*Source records*.
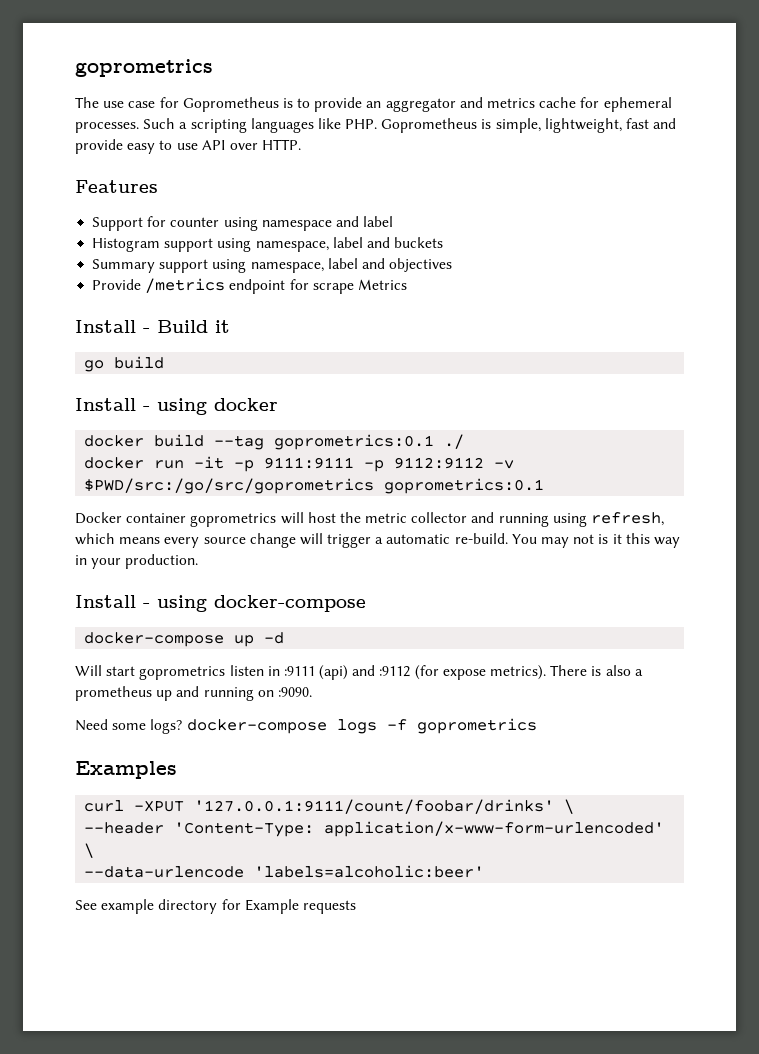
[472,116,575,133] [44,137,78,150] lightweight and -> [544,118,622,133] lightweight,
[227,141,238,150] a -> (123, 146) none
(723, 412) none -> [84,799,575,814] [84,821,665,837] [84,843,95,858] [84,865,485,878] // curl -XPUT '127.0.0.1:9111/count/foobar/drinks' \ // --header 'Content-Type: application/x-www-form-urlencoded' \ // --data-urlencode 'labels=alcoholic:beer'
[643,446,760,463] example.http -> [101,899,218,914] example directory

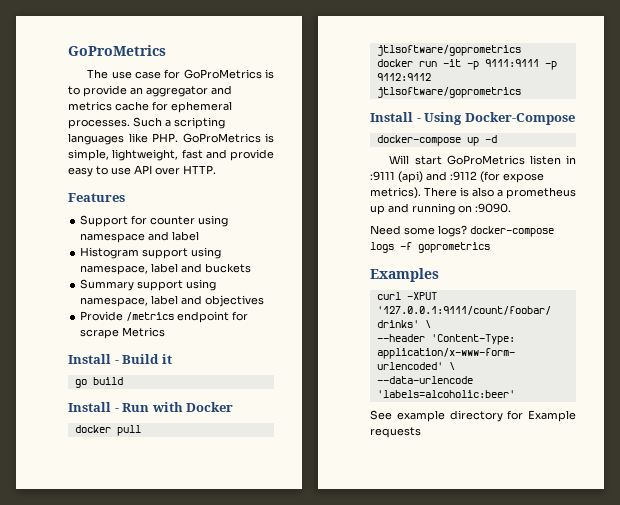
[75,59,213,77] goprometrics -> [68,45,166,56] GoProMetrics
[182,97,279,112] Goprometheus -> [183,69,262,79] GoProMetrics
[381,118,478,133] Goprometheus -> [182,133,261,143] GoProMetrics
[157,398,278,415] [84,434,465,450] using docker // docker build --tag goprometrics:0.1 ./ -> [122,402,234,412] [74,425,141,436] [376,45,521,56] Run with Docker // docker pull jtlsoftware/goprometrics
[494,460,515,469] [84,478,545,494] [75,512,665,527] [75,533,680,548] [75,554,199,569] [75,595,366,612] -v $PWD/src:/go/src/goprometrics goprometrics:0.1 // Docker container goprometrics will host the metric collector and running using refresh, which means every source change will trigger a automatic re-build. You may not is it this way in your production. // Install - using docker-compose -> [376,87,521,98] [370,112,575,125] jtlsoftware/goprometrics // Install - Using Docker-Compose
[139,666,226,680] goprometrics -> [446,155,525,165] GoProMetrics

*Work item*. Reproduce the material word for word. Skip every picture it holds.

*Exercise result*.
[472,116,575,133] [44,137,78,150] lightweight and -> [544,118,622,133] lightweight,
[227,141,238,150] a -> (123, 146) none
(723, 412) none -> [84,799,575,814] [84,821,665,837] [84,843,95,858] [84,865,485,878] // curl -XPUT '127.0.0.1:9111/count/foobar/drinks' \ // --header 'Content-Type: application/x-www-form-urlencoded' \ // --data-urlencode 'labels=alcoholic:beer'
[643,446,760,463] example.http -> [101,899,218,914] example directory

[75,59,213,77] goprometrics -> [68,45,166,56] GoProMetrics
[182,97,279,112] Goprometheus -> [183,69,262,79] GoProMetrics
[381,118,478,133] Goprometheus -> [182,133,261,143] GoProMetrics
[157,398,278,415] [84,434,465,450] using docker // docker build --tag goprometrics:0.1 ./ -> [122,402,234,412] [74,425,141,436] [376,45,521,56] Run with Docker // docker pull jtlsoftware/goprometrics
[494,460,515,469] [84,478,545,494] [75,512,665,527] [75,533,680,548] [75,554,199,569] [75,595,366,612] -v $PWD/src:/go/src/goprometrics goprometrics:0.1 // Docker container goprometrics will host the metric collector and running using refresh, which means every source change will trigger a automatic re-build. You may not is it this way in your production. // Install - using docker-compose -> [376,87,521,98] [370,112,575,125] jtlsoftware/goprometrics // Install - Using Docker-Compose
[139,666,226,680] goprometrics -> [446,155,525,165] GoProMetrics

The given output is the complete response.